**TASK GOAL**
Return the records word for word. Any pictures in them are not part of the copy.

--------------------

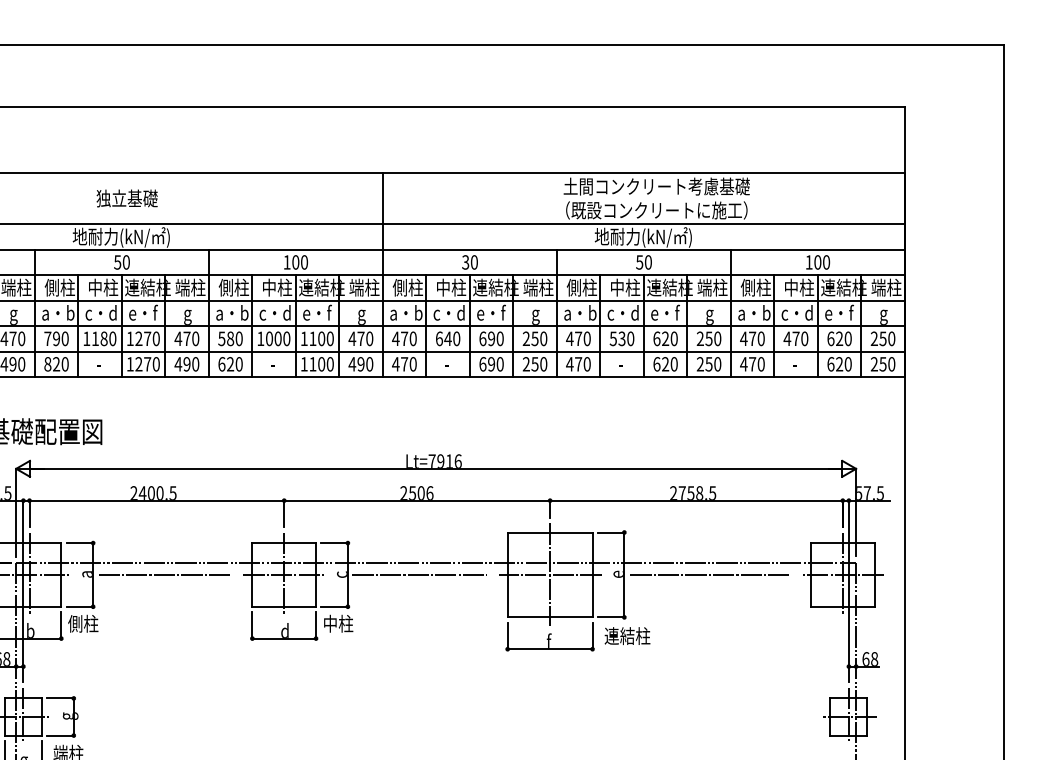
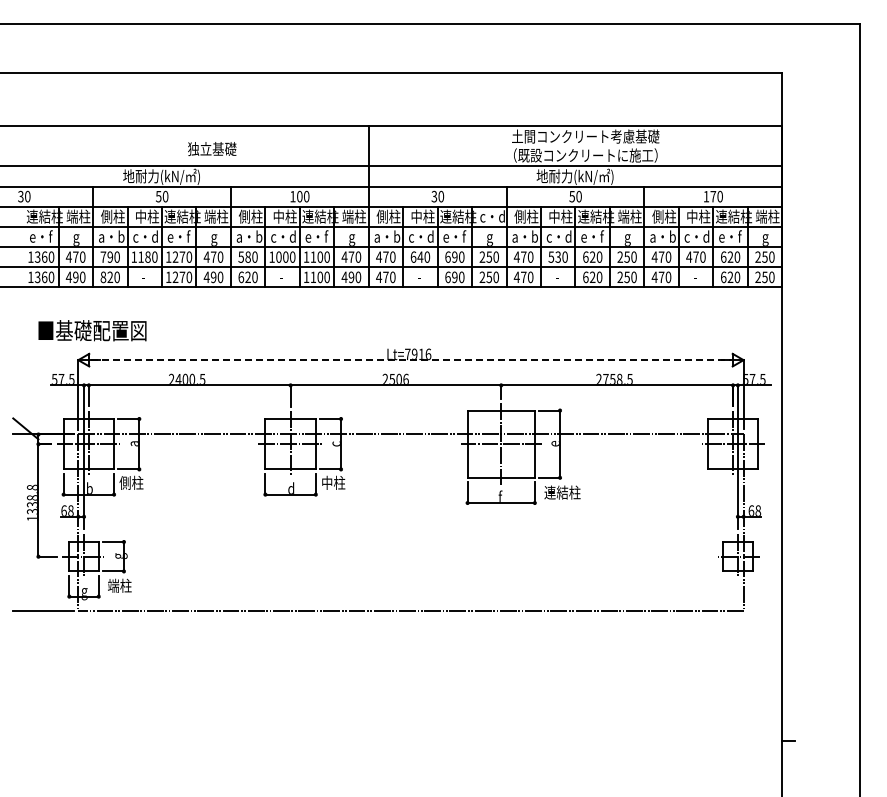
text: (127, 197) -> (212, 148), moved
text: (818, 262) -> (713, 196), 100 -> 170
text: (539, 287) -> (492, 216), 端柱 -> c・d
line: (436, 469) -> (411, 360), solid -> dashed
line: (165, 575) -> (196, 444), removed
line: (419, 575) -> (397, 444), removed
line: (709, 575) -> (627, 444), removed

--------------------

**ANSWER TO THIS PROBLEM**
text: (127, 197) -> (212, 148), moved
text: (818, 262) -> (713, 196), 100 -> 170
text: (539, 287) -> (492, 216), 端柱 -> c・d
line: (436, 469) -> (411, 360), solid -> dashed
line: (165, 575) -> (196, 444), removed
line: (419, 575) -> (397, 444), removed
line: (709, 575) -> (627, 444), removed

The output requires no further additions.